TASK BRIEF: Copy every entry as is. Leave images out.

—————

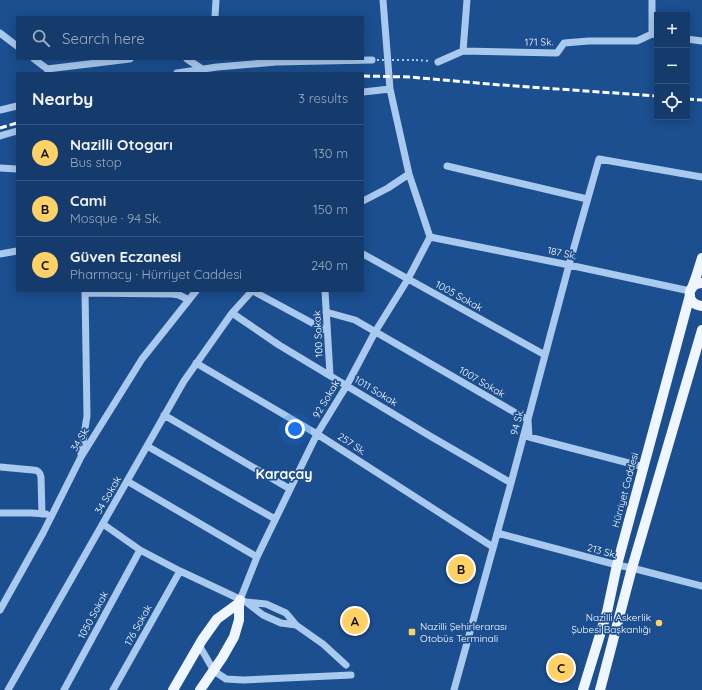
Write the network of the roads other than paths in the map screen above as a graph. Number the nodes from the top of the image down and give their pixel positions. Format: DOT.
graph roads {
  1 [pos="216,0"];
  2 [pos="383,0"];
  3 [pos="467,0"];
  4 [pos="652,0"];
  5 [pos="216,16"];
  6 [pos="0,33"];
  7 [pos="654,34"];
  8 [pos="690,39"];
  9 [pos="702,41"];
  10 [pos="16,45"];
  11 [pos="463,51"];
  12 [pos="35,60"];
  13 [pos="123,60"];
  14 [pos="188,60"];
  15 [pos="372,60"];
  16 [pos="438,62"];
  17 [pos="216,63"];
  18 [pos="202,69"];
  19 [pos="50,71"];
  20 [pos="183,72"];
  21 [pos="390,90"];
  22 [pos="364,92"];
  23 [pos="16,106"];
  24 [pos="0,110"];
  25 [pos="16,131"];
  26 [pos="0,136"];
  27 [pos="447,166"];
  28 [pos="0,168"];
  29 [pos="16,169"];
  30 [pos="409,174"];
  31 [pos="702,177"];
  32 [pos="587,199"];
  33 [pos="364,200"];
  34 [pos="430,237"];
  35 [pos="16,251"];
  36 [pos="0,254"];
  37 [pos="364,255"];
  38 [pos="702,258"];
  39 [pos="568,264"];
  40 [pos="408,279"];
  41 [pos="702,284"];
  42 [pos="85,292"];
  43 [pos="195,292"];
  44 [pos="252,292"];
  45 [pos="255,292"];
  46 [pos="325,292"];
  47 [pos="690,292"];
  48 [pos="189,300"];
  49 [pos="702,306"];
  50 [pos="326,312"];
  51 [pos="232,313"];
  52 [pos="702,330"];
  53 [pos="327,331"];
  54 [pos="375,332"];
  55 [pos="545,355"];
  56 [pos="196,363"];
  57 [pos="330,375"];
  58 [pos="347,385"];
  59 [pos="164,415"];
  60 [pos="528,420"];
  61 [pos="317,434"];
  62 [pos="147,446"];
  63 [pos="80,457"];
  64 [pos="0,467"];
  65 [pos="644,467"];
  66 [pos="127,481"];
  67 [pos="511,482"];
  68 [pos="290,489"];
  69 [pos="0,513"];
  70 [pos="42,514"];
  71 [pos="52,516"];
  72 [pos="275,519"];
  73 [pos="103,524"];
  74 [pos="497,534"];
  75 [pos="493,547"];
  76 [pos="140,550"];
  77 [pos="257,557"];
  78 [pos="617,565"];
  79 [pos="632,568"];
  80 [pos="180,571"];
  81 [pos="702,586"];
  82 [pos="242,601"];
  83 [pos="0,610"];
  84 [pos="296,624"];
  85 [pos="199,645"];
  86 [pos="346,665"];
  87 [pos="214,670"];
  88 [pos="351,675"];
  89 [pos="8,690"];
  90 [pos="64,690"];
  91 [pos="113,690"];
  92 [pos="173,690"];
  93 [pos="200,690"];
  94 [pos="454,690"];
  95 [pos="584,690"];
  96 [pos="600,690"];
  1 -- 5 [label="street"];
  2 -- 21 [label="street"];
  3 -- 11 [label="street"];
  4 -- 7 [label="street"];
  6 -- 10 [label="street"];
  7 -- 11 [label="street, 171 Sk."];
  8 -- 9 [label="street"];
  11 -- 16 [label="street, 171 Sk."];
  12 -- 19 [label="street"];
  13 -- 19 [label="street"];
  14 -- 18 [label="street"];
  15 -- 17 [label="street"];
  17 -- 18 [label="street"];
  18 -- 20 [label="street"];
  21 -- 22 [label="street"];
  21 -- 30 [label="street"];
  23 -- 24 [label="street"];
  25 -- 26 [label="street"];
  27 -- 32 [label="street"];
  28 -- 29 [label="street"];
  30 -- 33 [label="street"];
  30 -- 34 [label="street"];
  31 -- 32 [label="street, 94 Sk."];
  32 -- 39 [label="street, 94 Sk."];
  34 -- 39 [label="street, 187 Sk."];
  34 -- 40 [label="street, 92 Sokak"];
  35 -- 36 [label="street"];
  37 -- 40 [label="street, 1005 Sokak"];
  38 -- 47 [label="main road, Hürriyet Caddesi"];
  39 -- 47 [label="street, 187 Sk."];
  39 -- 55 [label="street, 94 Sk."];
  40 -- 54 [label="street, 92 Sokak"];
  40 -- 55 [label="street, 1005 Sokak"];
  41 -- 47 [label="main road"];
  42 -- 48 [label="street"];
  42 -- 63 [label="street"];
  43 -- 48 [label="street, 34 Sk."];
  44 -- 51 [label="street, 34 Sokak"];
  45 -- 53 [label="street"];
  46 -- 50 [label="street, 100 Sokak"];
  47 -- 49 [label="main road"];
  47 -- 65 [label="main road, Hürriyet Caddesi"];
  48 -- 63 [label="street, 34 Sk."];
  50 -- 53 [label="street, 100 Sokak"];
  50 -- 54 [label="street, 1007 Sokak"];
  51 -- 56 [label="street, 34 Sokak"];
  51 -- 57 [label="street, 1011 Sokak"];
  52 -- 79 [label="main road"];
  53 -- 57 [label="street, 100 Sokak"];
  54 -- 58 [label="street, 92 Sokak"];
  54 -- 60 [label="street, 1007 Sokak"];
  55 -- 60 [label="street, 94 Sk."];
  56 -- 59 [label="street, 34 Sokak"];
  56 -- 61 [label="street, 257 Sk."];
  57 -- 58 [label="street, 1011 Sokak"];
  58 -- 61 [label="street, 92 Sokak"];
  58 -- 67 [label="street, 1011 Sokak"];
  59 -- 62 [label="street, 34 Sokak"];
  59 -- 68 [label="street"];
  60 -- 65 [label="street"];
  60 -- 67 [label="street, 94 Sk."];
  61 -- 68 [label="street, 92 Sokak"];
  61 -- 75 [label="street, 257 Sk."];
  62 -- 66 [label="street, 34 Sokak"];
  62 -- 72 [label="street"];
  63 -- 71 [label="street, 34 Sk."];
  64 -- 70 [label="street"];
  65 -- 78 [label="main road, Hürriyet Caddesi"];
  66 -- 73 [label="street, 34 Sokak"];
  66 -- 77 [label="street"];
  67 -- 74 [label="street, 94 Sk."];
  68 -- 72 [label="street, 92 Sokak"];
  69 -- 70 [label="street"];
  70 -- 71 [label="street"];
  71 -- 83 [label="street, 34 Sk."];
  72 -- 77 [label="street, 92 Sokak"];
  73 -- 76 [label="street"];
  73 -- 89 [label="street, 34 Sokak"];
  74 -- 75 [label="street, 94 Sk."];
  74 -- 78 [label="street, 213 Sk."];
  75 -- 94 [label="street, 94 Sk."];
  76 -- 80 [label="street"];
  76 -- 90 [label="street, 1050 Sokak"];
  77 -- 82 [label="street, 92 Sokak"];
  78 -- 79 [label="street, 213 Sk."];
  78 -- 95 [label="main road, Hürriyet Caddesi"];
  79 -- 81 [label="street, 213 Sk."];
  79 -- 96 [label="main road"];
  80 -- 82 [label="street"];
  80 -- 91 [label="street, 176 Sokak"];
  82 -- 84 [label="street"];
  82 -- 84 [label="street"];
  82 -- 85 [label="main road"];
  82 -- 87 [label="main road"];
  84 -- 86 [label="street"];
  85 -- 87 [label="street"];
  85 -- 92 [label="main road"];
  87 -- 88 [label="street"];
  87 -- 93 [label="main road"];
}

—————

ANSWER BELOW:
Write the network of the roads other than paths in the map screen above as a graph. Number the nodes from the top of the image down and give their pixel positions. Format: DOT.
graph roads {
  1 [pos="216,0"];
  2 [pos="383,0"];
  3 [pos="467,0"];
  4 [pos="652,0"];
  5 [pos="216,16"];
  6 [pos="0,33"];
  7 [pos="654,34"];
  8 [pos="690,39"];
  9 [pos="702,41"];
  10 [pos="16,45"];
  11 [pos="463,51"];
  12 [pos="35,60"];
  13 [pos="123,60"];
  14 [pos="188,60"];
  15 [pos="372,60"];
  16 [pos="438,62"];
  17 [pos="216,63"];
  18 [pos="202,69"];
  19 [pos="50,71"];
  20 [pos="183,72"];
  21 [pos="390,90"];
  22 [pos="364,92"];
  23 [pos="16,106"];
  24 [pos="0,110"];
  25 [pos="16,131"];
  26 [pos="0,136"];
  27 [pos="447,166"];
  28 [pos="0,168"];
  29 [pos="16,169"];
  30 [pos="409,174"];
  31 [pos="702,177"];
  32 [pos="587,199"];
  33 [pos="364,200"];
  34 [pos="430,237"];
  35 [pos="16,251"];
  36 [pos="0,254"];
  37 [pos="364,255"];
  38 [pos="702,258"];
  39 [pos="568,264"];
  40 [pos="408,279"];
  41 [pos="702,284"];
  42 [pos="85,292"];
  43 [pos="195,292"];
  44 [pos="252,292"];
  45 [pos="255,292"];
  46 [pos="325,292"];
  47 [pos="690,292"];
  48 [pos="189,300"];
  49 [pos="702,306"];
  50 [pos="326,312"];
  51 [pos="232,313"];
  52 [pos="702,330"];
  53 [pos="327,331"];
  54 [pos="375,332"];
  55 [pos="545,355"];
  56 [pos="196,363"];
  57 [pos="330,375"];
  58 [pos="347,385"];
  59 [pos="164,415"];
  60 [pos="528,420"];
  61 [pos="317,434"];
  62 [pos="147,446"];
  63 [pos="80,457"];
  64 [pos="0,467"];
  65 [pos="644,467"];
  66 [pos="127,481"];
  67 [pos="511,482"];
  68 [pos="290,489"];
  69 [pos="0,513"];
  70 [pos="42,514"];
  71 [pos="52,516"];
  72 [pos="275,519"];
  73 [pos="103,524"];
  74 [pos="497,534"];
  75 [pos="493,547"];
  76 [pos="140,550"];
  77 [pos="257,557"];
  78 [pos="617,565"];
  79 [pos="632,568"];
  80 [pos="180,571"];
  81 [pos="702,586"];
  82 [pos="242,601"];
  83 [pos="0,610"];
  84 [pos="296,624"];
  85 [pos="199,645"];
  86 [pos="346,665"];
  87 [pos="214,670"];
  88 [pos="351,675"];
  89 [pos="8,690"];
  90 [pos="64,690"];
  91 [pos="113,690"];
  92 [pos="173,690"];
  93 [pos="200,690"];
  94 [pos="454,690"];
  95 [pos="584,690"];
  96 [pos="600,690"];
  1 -- 5 [label="street"];
  2 -- 21 [label="street"];
  3 -- 11 [label="street"];
  4 -- 7 [label="street"];
  6 -- 10 [label="street"];
  7 -- 11 [label="street, 171 Sk."];
  8 -- 9 [label="street"];
  11 -- 16 [label="street, 171 Sk."];
  12 -- 19 [label="street"];
  13 -- 19 [label="street"];
  14 -- 18 [label="street"];
  15 -- 17 [label="street"];
  17 -- 18 [label="street"];
  18 -- 20 [label="street"];
  21 -- 22 [label="street"];
  21 -- 30 [label="street"];
  23 -- 24 [label="street"];
  25 -- 26 [label="street"];
  27 -- 32 [label="street"];
  28 -- 29 [label="street"];
  30 -- 33 [label="street"];
  30 -- 34 [label="street"];
  31 -- 32 [label="street, 94 Sk."];
  32 -- 39 [label="street, 94 Sk."];
  34 -- 39 [label="street, 187 Sk."];
  34 -- 40 [label="street, 92 Sokak"];
  35 -- 36 [label="street"];
  37 -- 40 [label="street, 1005 Sokak"];
  38 -- 47 [label="main road, Hürriyet Caddesi"];
  39 -- 47 [label="street, 187 Sk."];
  39 -- 55 [label="street, 94 Sk."];
  40 -- 54 [label="street, 92 Sokak"];
  40 -- 55 [label="street, 1005 Sokak"];
  41 -- 47 [label="main road"];
  42 -- 48 [label="street"];
  42 -- 63 [label="street"];
  43 -- 48 [label="street, 34 Sk."];
  44 -- 51 [label="street, 34 Sokak"];
  45 -- 53 [label="street"];
  46 -- 50 [label="street, 100 Sokak"];
  47 -- 49 [label="main road"];
  47 -- 65 [label="main road, Hürriyet Caddesi"];
  48 -- 63 [label="street, 34 Sk."];
  50 -- 53 [label="street, 100 Sokak"];
  50 -- 54 [label="street, 1007 Sokak"];
  51 -- 56 [label="street, 34 Sokak"];
  51 -- 57 [label="street, 1011 Sokak"];
  52 -- 79 [label="main road"];
  53 -- 57 [label="street, 100 Sokak"];
  54 -- 58 [label="street, 92 Sokak"];
  54 -- 60 [label="street, 1007 Sokak"];
  55 -- 60 [label="street, 94 Sk."];
  56 -- 59 [label="street, 34 Sokak"];
  56 -- 61 [label="street, 257 Sk."];
  57 -- 58 [label="street, 1011 Sokak"];
  58 -- 61 [label="street, 92 Sokak"];
  58 -- 67 [label="street, 1011 Sokak"];
  59 -- 62 [label="street, 34 Sokak"];
  59 -- 68 [label="street"];
  60 -- 65 [label="street"];
  60 -- 67 [label="street, 94 Sk."];
  61 -- 68 [label="street, 92 Sokak"];
  61 -- 75 [label="street, 257 Sk."];
  62 -- 66 [label="street, 34 Sokak"];
  62 -- 72 [label="street"];
  63 -- 71 [label="street, 34 Sk."];
  64 -- 70 [label="street"];
  65 -- 78 [label="main road, Hürriyet Caddesi"];
  66 -- 73 [label="street, 34 Sokak"];
  66 -- 77 [label="street"];
  67 -- 74 [label="street, 94 Sk."];
  68 -- 72 [label="street, 92 Sokak"];
  69 -- 70 [label="street"];
  70 -- 71 [label="street"];
  71 -- 83 [label="street, 34 Sk."];
  72 -- 77 [label="street, 92 Sokak"];
  73 -- 76 [label="street"];
  73 -- 89 [label="street, 34 Sokak"];
  74 -- 75 [label="street, 94 Sk."];
  74 -- 78 [label="street, 213 Sk."];
  75 -- 94 [label="street, 94 Sk."];
  76 -- 80 [label="street"];
  76 -- 90 [label="street, 1050 Sokak"];
  77 -- 82 [label="street, 92 Sokak"];
  78 -- 79 [label="street, 213 Sk."];
  78 -- 95 [label="main road, Hürriyet Caddesi"];
  79 -- 81 [label="street, 213 Sk."];
  79 -- 96 [label="main road"];
  80 -- 82 [label="street"];
  80 -- 91 [label="street, 176 Sokak"];
  82 -- 84 [label="street"];
  82 -- 84 [label="street"];
  82 -- 85 [label="main road"];
  82 -- 87 [label="main road"];
  84 -- 86 [label="street"];
  85 -- 87 [label="street"];
  85 -- 92 [label="main road"];
  87 -- 88 [label="street"];
  87 -- 93 [label="main road"];
}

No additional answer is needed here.